This study has several limitations that should be acknowledged. While the synthetic dataset reflects the statistical patterns of the original data, it inherently carries limitations, particularly in terms of generalizability. As shown in Figure 1, synthetic data may not fully capture the complex variability inherent in real clinical data, and their accuracy is dependent on the training data and the performance of the GAN model. Therefore, uncertainties may arise regarding the exact replication of clinical realities, which could impact the robustness of the model’s predictions when applied to real-world cases. Also, although SMOTE was applied exclusively to XGBoost based on its overall superior performance metrics, the findings cannot be generalized to the performance of other models.
Despite these limitations, this study demonstrates the feasibility of developing a predictive model based on the 180-day threshold, which serves as a criterion for distinguishing between palliative and aggressive treatment. Even though the synthetic data generation process may weaken the correlations between variables compared to real data, complicating feature extraction, effective models are still capable of identifying important variables influencing survival duration. This suggests the potential for future validation with high-quality, balanced real clinical data to provide clearer and more definitive results.
Therefore, this study not only highlights the potential of using synthetic data for predictive modeling in the context of data access challenges in the medical field but also demonstrates the possibility of constructing relatively robust models, even in the face of data scarcity and limitations. The findings offer valuable insights for future research directions, especially in relation to the application of the 180-day threshold for treatment decision-making.

5. Conclusion

This study demonstrated that XGBoost can effectively predict the six-month survival of patients with mCRC and that SMOTE successfully addresses the data-imbalance issue. Additionally, we identified the key features influencing the predictions of the models, thereby facilitating informed decisions regarding treatment options and expected quality of life.
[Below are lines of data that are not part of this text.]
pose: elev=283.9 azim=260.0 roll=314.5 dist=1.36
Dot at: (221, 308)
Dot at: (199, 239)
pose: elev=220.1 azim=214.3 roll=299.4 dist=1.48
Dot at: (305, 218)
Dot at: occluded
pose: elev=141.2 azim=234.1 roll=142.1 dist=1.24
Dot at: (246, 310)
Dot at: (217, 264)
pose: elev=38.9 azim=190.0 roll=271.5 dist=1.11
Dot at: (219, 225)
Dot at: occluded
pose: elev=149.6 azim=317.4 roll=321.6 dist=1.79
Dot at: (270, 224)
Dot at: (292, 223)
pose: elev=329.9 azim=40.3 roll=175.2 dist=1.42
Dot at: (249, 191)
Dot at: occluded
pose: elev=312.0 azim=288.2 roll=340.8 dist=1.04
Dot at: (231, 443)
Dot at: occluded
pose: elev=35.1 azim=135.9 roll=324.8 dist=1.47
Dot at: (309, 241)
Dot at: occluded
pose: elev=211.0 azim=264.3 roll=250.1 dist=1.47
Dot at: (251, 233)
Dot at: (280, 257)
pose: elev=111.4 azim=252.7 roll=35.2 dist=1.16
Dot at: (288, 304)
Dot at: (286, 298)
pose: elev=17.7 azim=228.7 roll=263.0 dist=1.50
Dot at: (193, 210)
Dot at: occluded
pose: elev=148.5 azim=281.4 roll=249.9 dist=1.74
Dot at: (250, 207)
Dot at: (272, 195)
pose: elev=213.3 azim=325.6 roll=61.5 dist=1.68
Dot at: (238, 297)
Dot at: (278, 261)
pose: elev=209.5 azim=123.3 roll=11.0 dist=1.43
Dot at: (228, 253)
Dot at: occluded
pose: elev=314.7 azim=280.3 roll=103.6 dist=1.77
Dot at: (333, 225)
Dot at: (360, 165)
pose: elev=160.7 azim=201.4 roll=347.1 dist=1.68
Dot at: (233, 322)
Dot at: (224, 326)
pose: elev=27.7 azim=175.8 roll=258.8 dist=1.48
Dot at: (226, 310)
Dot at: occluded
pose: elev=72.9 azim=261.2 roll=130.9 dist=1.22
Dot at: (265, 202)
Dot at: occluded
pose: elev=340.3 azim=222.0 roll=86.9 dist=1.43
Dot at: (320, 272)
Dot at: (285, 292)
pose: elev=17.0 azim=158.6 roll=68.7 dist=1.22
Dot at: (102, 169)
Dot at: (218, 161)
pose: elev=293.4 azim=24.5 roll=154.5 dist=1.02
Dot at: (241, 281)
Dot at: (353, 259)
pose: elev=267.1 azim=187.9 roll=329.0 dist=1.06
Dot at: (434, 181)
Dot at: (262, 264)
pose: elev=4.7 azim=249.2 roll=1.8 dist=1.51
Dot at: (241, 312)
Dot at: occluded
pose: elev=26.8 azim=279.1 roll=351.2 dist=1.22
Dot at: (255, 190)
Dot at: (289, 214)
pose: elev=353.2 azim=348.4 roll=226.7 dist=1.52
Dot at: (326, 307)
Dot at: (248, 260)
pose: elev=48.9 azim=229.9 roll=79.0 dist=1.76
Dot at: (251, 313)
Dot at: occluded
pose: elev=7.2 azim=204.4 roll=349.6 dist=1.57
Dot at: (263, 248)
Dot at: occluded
However, further research is required to evaluate the models on actual clinical datasets and enhance modeling approaches to better handle data-imbalance issues, especially given the limited studies focusing specifically on short-term survival predictions like the six-month threshold, which remains underexplored despite its critical importance for timely palliative care and treatment optimization.

Author Contributions

Conceptualization, J.L. and E.K.; methodology, E.K.; software, J.L. and Y.K.; validation, Y.K. and E.K.; formal analysis, Y.C.; investigation, J.L. and Y.K.; resources, J.L.; data curation, E.K.; writing—original draft preparation, J.L. and Y.C.; writing—review and editing, Y.K. and E.K.; visualization, J.L. and Y.C.; supervision, E.K.; project administration, E.K.; funding acquisition, J.L. All authors have read and agreed to the published version of the manuscript.

Funding

This research was supported by the Basic Science Research Program through the National Research Foundation of Korea (NRF) funded by the Ministry of Education (RS-2023-00275579).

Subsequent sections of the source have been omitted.